JESUCRISTO, MI SALVADOR Y MI DIOS


La verdad de Jesucristo nunca puede ser negada. Aún cuando hay oposición a Su Palabra: Dios ha sido encarnado y Su encarnación fue diseñada para eliminar el pecado, Jesús es sin pecado. Nuestra salvación llegó a ser posible en Su muerte.


Porque la gracia de Dios se ha manifestado para salvación a todos los hombres, enseñándonos que, renunciando a la impiedad y a los deseos mundanos, vivamos en este siglo sobria, justa y piadosamente, aguardando la esperanza bienaventurada y la manifestación gloriosa de nuestro gran Dios y Salvador Jesucristo

Tito 2:11-13 VRV60


El Emanuel (Dios con nosotros, Mateo 1:22-23) intervino en la historia humana, con el propósito de quitar nuestros pecados. Debemos “morir con Él” para vivir, “sufrir con Él” para reinar; nunca negarlo. Eres participante de Su reino al obedecer y ser fiel.
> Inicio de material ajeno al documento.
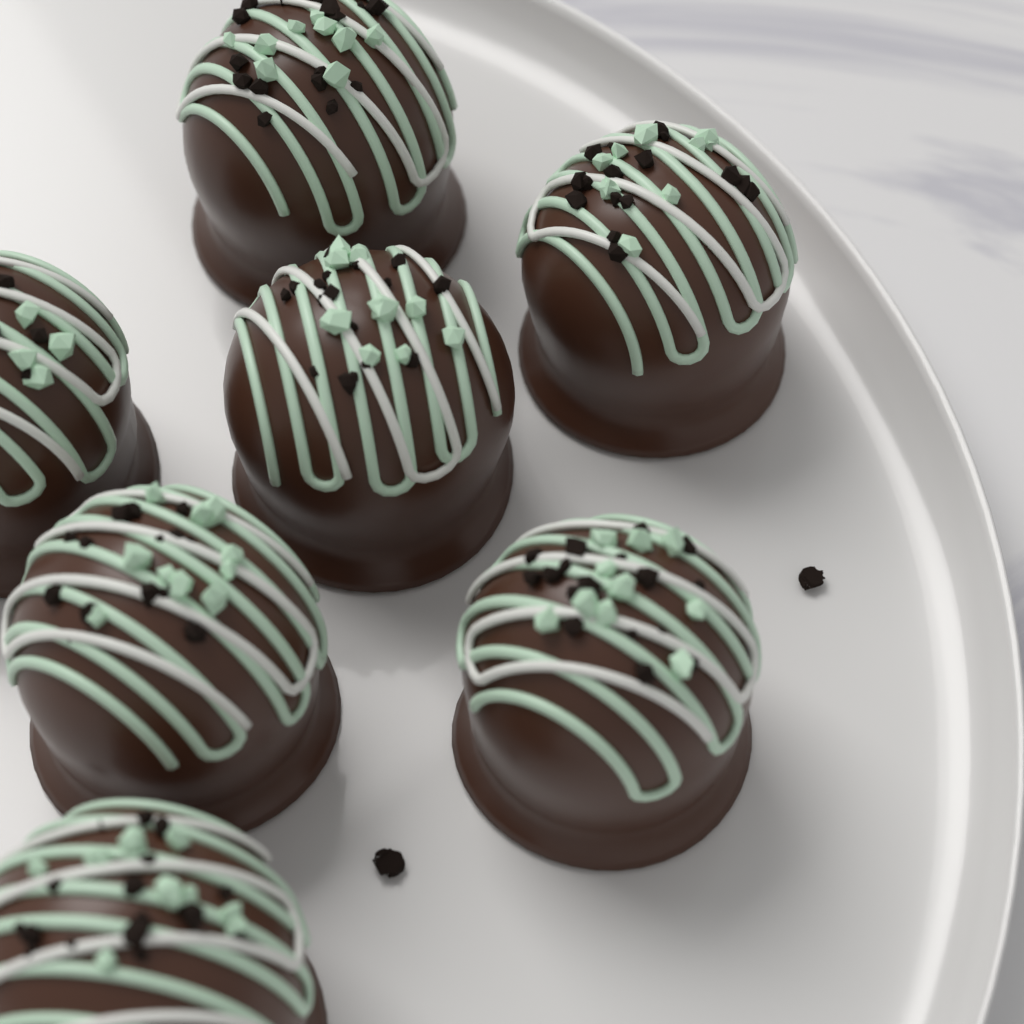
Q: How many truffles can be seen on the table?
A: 7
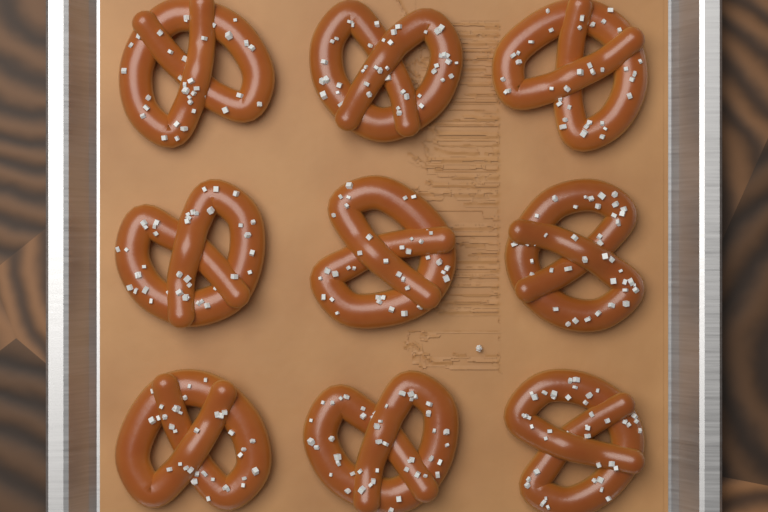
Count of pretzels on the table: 9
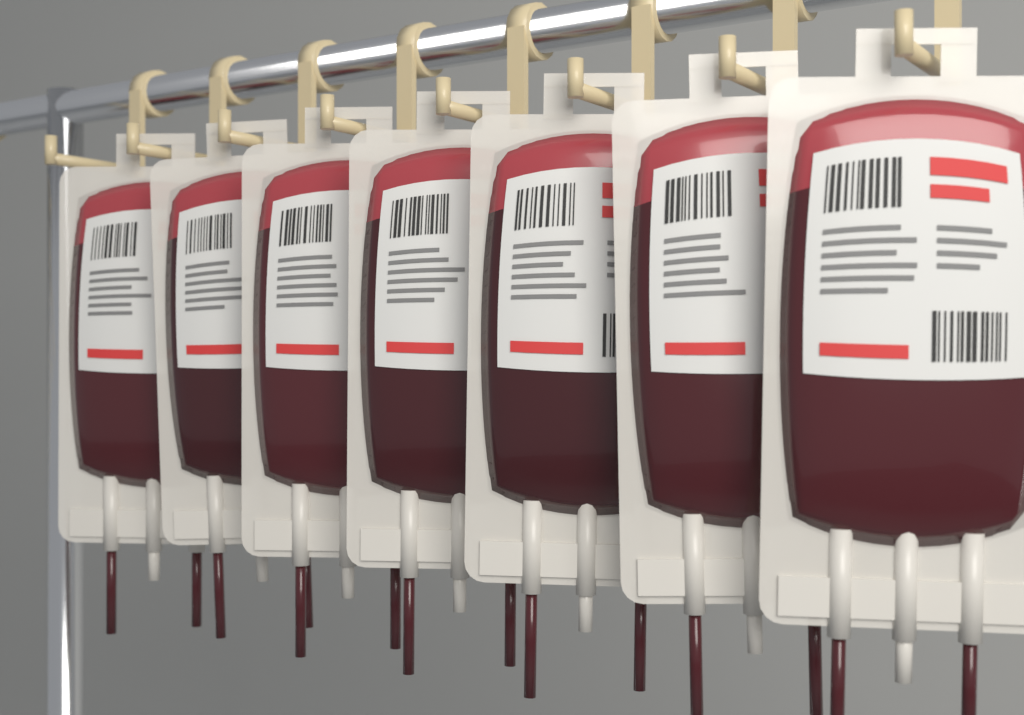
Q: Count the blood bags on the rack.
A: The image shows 7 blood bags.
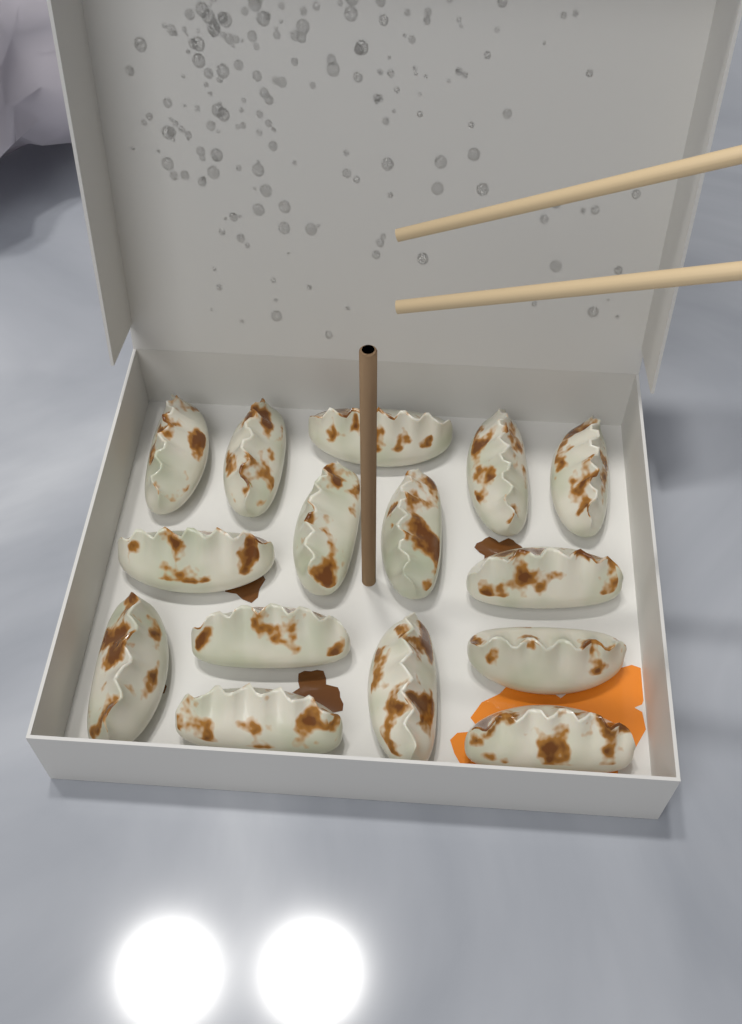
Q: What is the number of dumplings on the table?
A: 15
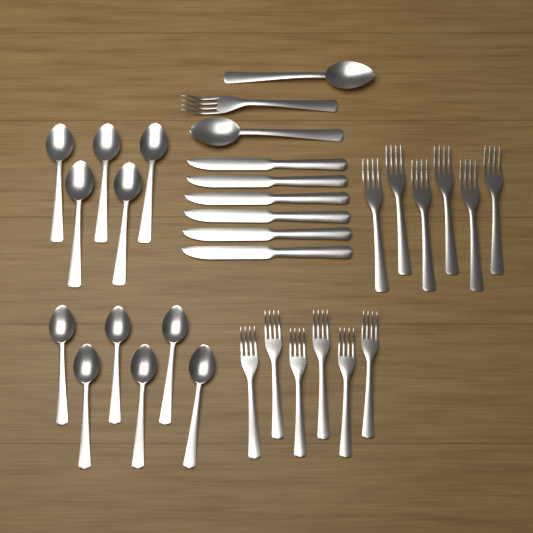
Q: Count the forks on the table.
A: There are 13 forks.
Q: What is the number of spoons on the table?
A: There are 13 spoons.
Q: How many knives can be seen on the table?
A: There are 6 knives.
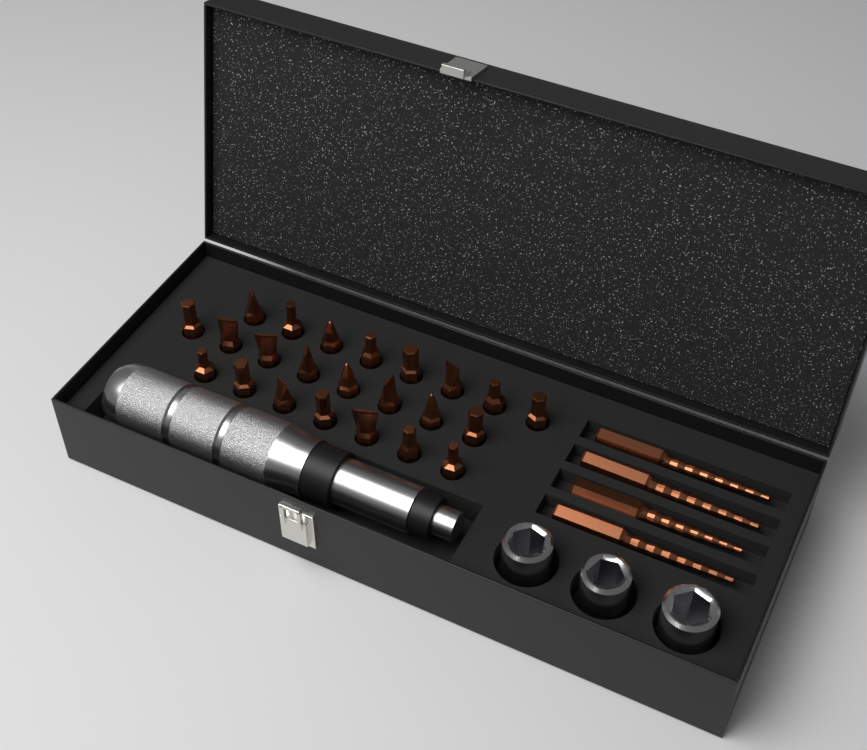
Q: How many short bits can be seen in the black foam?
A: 23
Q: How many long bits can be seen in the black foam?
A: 4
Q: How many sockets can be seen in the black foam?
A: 3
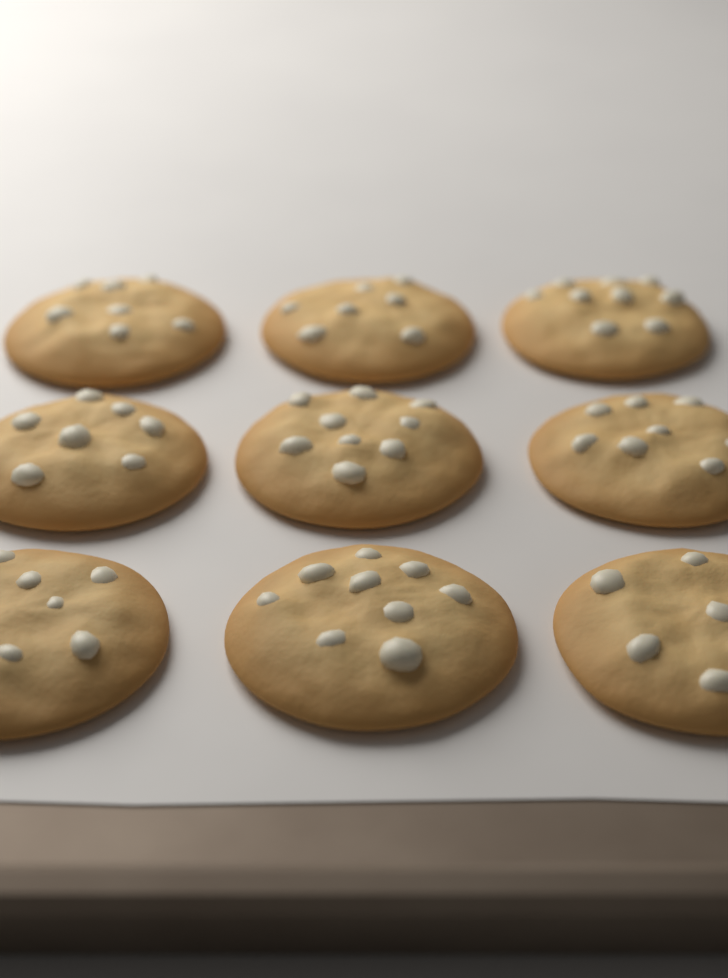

Por tanto, todo lo soporto por amor de los escogidos, para que ellos también obtengan la salvación que es en Cristo Jesús con gloria eterna. Palabra fiel es esta: 

Si somos muertos con él, también viviremos con él; 

Si sufrimos, también reinaremos con él; 

Si le negáremos, él también nos negará. 

Si fuéremos infieles, él permanece fiel; 

El no puede negarse a sí mismo. 

2 Timoteo 2:10–13 VRV60


La promesa de Dios se hizo realidad “y a su debido tiempo” fue manifiesto a todos. Y fue predicado el Evangelio con el mensaje de salvación para todo el que oye a Dios y obedece a Su Palabra. Por mandato divino, al obedecer obtengo mi salvación.


Todo aquel que comete pecado, infringe también la ley; pues el pecado es infracción de la ley.Y sabéis que él apareció para quitar nuestros pecados, y no hay pecado en él. Todo aquel que permanece en él, no peca; 

todo aquel que peca, no le ha visto, ni le ha conocido. 

1 Juan 3:4-6VRV60


Y Él vino a ser sacrificio perfecto delante de Dios por nosotros. Para salvarnos del pecado Jesús proveyó un medio de rescate, Su sangre preciosa. ¿Por qué no recibir y ser parte de Su amor? Él es mi Dios, quien también es mi Salvador en Jesucristo.


… en la esperanza de la vida eterna, la cual Dios, que no miente, prometió desde antes del principio de los siglos, y a su debido tiempo manifestó su palabra por medio de la predicación que me fue encomendada 

por mandato de Dios nuestro Salvador

Tito 1:2–3 VRV60


Todos los que hemos participado de su sacrificio, hemos sido hechos hijos e hijas de Dios, reconciliados con Él. Y llevamos el mensaje de la reconciliación, para todos aquellos que aún no han alcanzado la salvación de sus almas. Porque Dios te ama.


Y si invocáis por Padre a aquel que sin acepción de personas juzga según la obra de cada uno, conducíos en temor todo el tiempo de vuestra peregrinación; sabiendo que fuisteis rescatados de vuestra vana manera de vivir, la cual recibisteis de vuestros padres, no con cosas corruptibles, como oro o plata, sino con la sangre preciosa de Cristo, como de un cordero sin mancha y sin contaminación, ya destinado desde antes de la fundación del mundo, 

pero manifestado en los postreros tiempos por amor de vosotros…

1 Pedro 1:17–20 VRV60


Sí, la luz verdadera estuvo entre nosotros con Jesús y Él nos enseñó a través de Su ejemplo a “hacer las obras del que me envió”, así que, tú puedes hacer la voluntad de Dios con tu vida. 


Me es necesario hacer las obras del que me envió, entre tanto que el día dura; la noche viene, cuando nadie puede trabajar. Entre tanto que estoy en el mundo, luz soy del mundo.

Juan 9:4–5 VRV60


¿Que tan improbable es que puedas ser parte de Su salvación, si obedeciendo al mensaje del Evangelio de Jesucristo puedes ser salvo/a y tener un Salvador?; tu amoroso Dios que te lleva a la vida eterna mientras guía tu vida y cuida de tu alma. Ven a Él.


En esto conocemos que permanecemos en él, y él en nosotros, en que nos ha dado de su Espíritu. Y nosotros hemos visto y testificamos que el Padre ha enviado al Hijo, el Salvador del mundo. Todo aquel que confiese que Jesús es el Hijo de Dios, Dios permanece en él, y él en Dios.